The entries are to be reproduced verbatim, with all pictures omitted.

***** EXCERPTED RECORDS

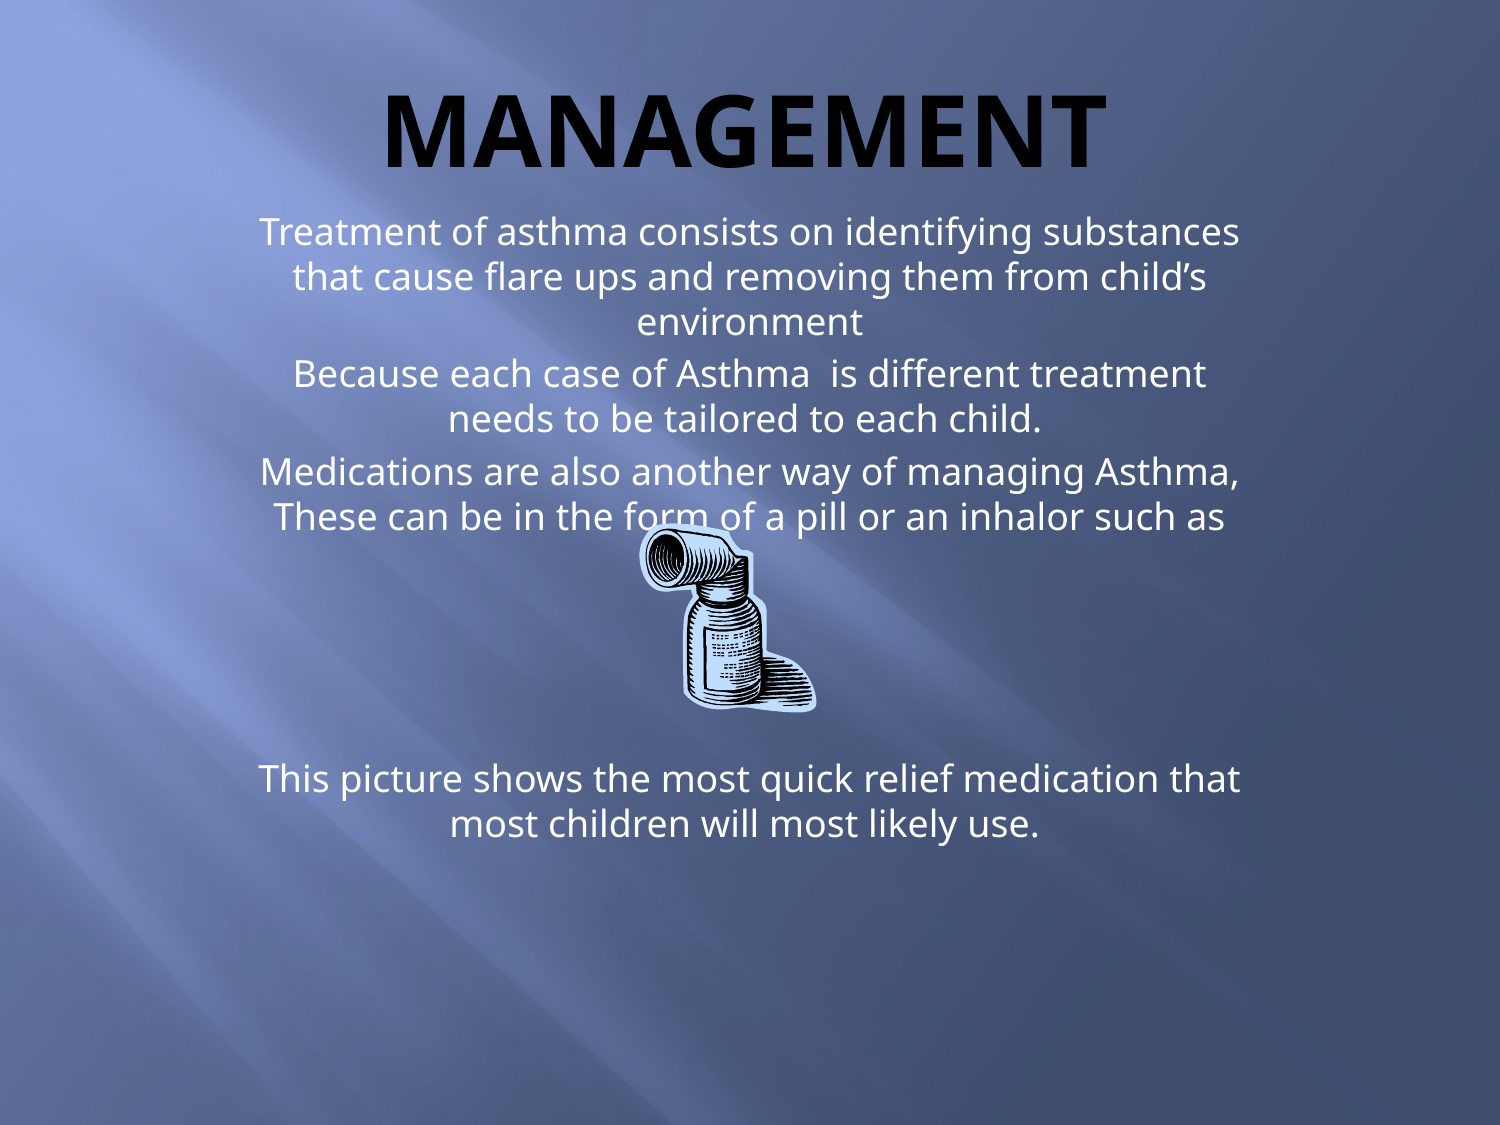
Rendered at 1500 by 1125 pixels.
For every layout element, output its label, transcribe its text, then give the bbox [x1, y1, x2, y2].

subtitle Treatment of asthma consists on identifying substances that cause flare ups and removing them from child’s environment Because each case of Asthma is different treatment needs to be tailored to each child. Medications are also another way of managing Asthma, These can be in the form of a pill or an inhalor such as This picture shows the most quick relief medication that most children will most likely use. [225, 200, 1275, 1025]
picture [637, 518, 818, 715]
title Management [69, 62, 1420, 188]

**********

__EXERCISE SOLUTION__
Rendered at 1500 by 1125 pixels.
For every layout element, output its label, transcribe its text, then give the bbox [x1, y1, x2, y2].

subtitle Treatment of asthma consists on identifying substances that cause flare ups and removing them from child’s environment Because each case of Asthma is different treatment needs to be tailored to each child. Medications are also another way of managing Asthma, These can be in the form of a pill or an inhalor such as This picture shows the most quick relief medication that most children will most likely use. [225, 200, 1275, 1025]
picture [637, 518, 818, 715]
title Management [69, 62, 1420, 188]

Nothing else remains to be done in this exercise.